Cumhurbaşkanı Gül, "Bu olaylarla ilgili yorum yapılırken bunları yakından incelemek lâzım. Bu hepiniz için geçerli. ABD ile İsrail, geçen hafta içerisinde bir mutabakata vardı. ‘Bu mutabakat neydi?' Mısır'dan, İsrail'e açılmış olan o tüneller, geçitler veya kapılar neyse, bunların yeterli kontrolü yapılamıyor. Dolayısıyla bunların kontrolünde ABD'nin devreye girmesi. ABD, bunu üstlendi, bu kontrolü. AB'nin bazı ülkeleri de ABD'ye bu konuda yardım vermeye, katkı sağlamaya hazır olduklarını söylediler. İsrail bunu güvenlik meselesi olarak görüyor. Buna destek vermek ve bu konuda İsrail'e desteklerini göstermek için gittiler, bizimle bir alâkası yok. Türkiye ile İsrail arasındaki ilişkiler devam ediyor tabiî ki. Türkiye yeri geldiğinde doğruları gayet dürüst bir şekilde, açık bir şekilde, kim olursa olsun söylemektedir. Şu yaşanan süreçte kabul edemeyeceğimiz manzaralarda, olaylarda, Türk halkı 7'den 70'e ayağa kalkmıştır, onun temsilcileri de gayet, açık, net şekilde söylemişlerdir" dedi.

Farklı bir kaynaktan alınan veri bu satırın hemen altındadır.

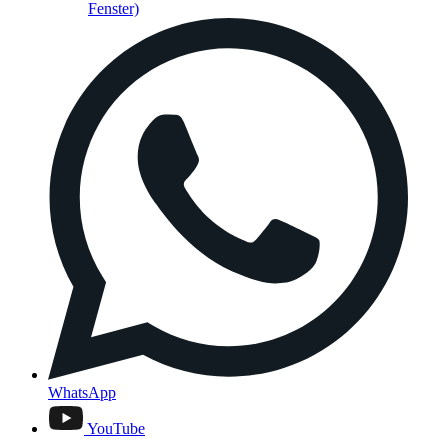
Fenster)
WhatsApp
YouTube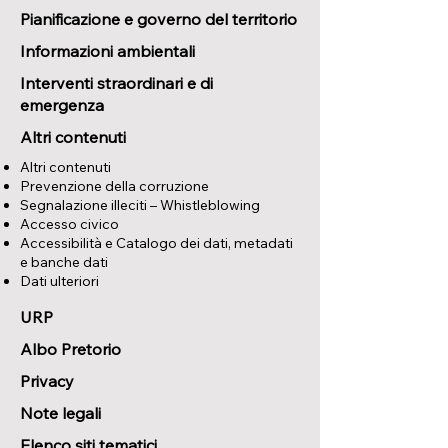
Pianificazione e governo del territorio
Informazioni ambientali
Interventi straordinari e di
emergenza
Altri contenuti
Altri contenuti
Prevenzione della corruzione
Segnalazione illeciti – Whistleblowing
Accesso civico
Accessibilità e Catalogo dei dati, metadati
e banche dati
Dati ulteriori
URP
Albo Pretorio
Privacy
Note legali
Elenco siti tematici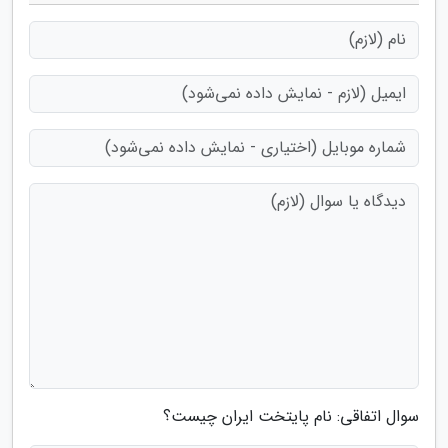
سوال اتفاقی: نام پایتخت ایران چیست؟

"Son iki haftada Yapılanlar İsrail'in Uzun Vadeli Güvenliği İçin Tehlikedir"

Yaşananları, din savaşı değil, siyaset olarak değerlendiren Cumhurbaşkanı Gül, "Çok açık bir şekilde söylemek isterim: Bakın bu din savaşı falan değil, bunlar; bu bir siyaset, yapılan şey... Bakarsanız, İsrail'de de Arap nüfus var, Müslüman nüfus var. Başka ülkelerde farklı farklı nüfuslar var; ama bu çok kötü bir siyaset. Bu açıdan biz şuna dikkati çekiyoruz: Bu son iki hafta içerisinde yapılan şeyler İsrail'in uzun vadeli güvenliğine de aslında en büyük tehlikedir. Bunu da açıkça söylüyoruz. Bunları açıkça söyleyebilen başka da ülke yoktur" ifadesini kullandı.

"Çocukların, Kadınların, Masum İnsanların Kanı Durmalı"

O açıdan biz bir taraftan yanlış gördüğümüz şeyi güçlü bir şekilde söyleyeceğiz, insanlık adına söyleyeceğiz, kim olursa olsun bunları söyleyeceğiz. Diğer taraftan da makul, tabiî ki ilişkiler devam etmektedir. İlişkiniz yoksa zaten bunları söyleme gücünüz de olmaz, barışa katkı yapma imkânınız da olmaz. Biz oradaki acılardan, açıkçası siyaset yapanlardan değiliz. Oradaki acının bitmesi lâzım. Oradaki çocukların, kadınların, masum insanların kanının akmasının durması gerekir. Yoksa her iki senede bir aynı şeyleri görmeye insanlık dayanamaz. Bunların gelenek hâline gelmemesi gerekir. Türkiye'nin yaptığı budur" şeklinde konuştu.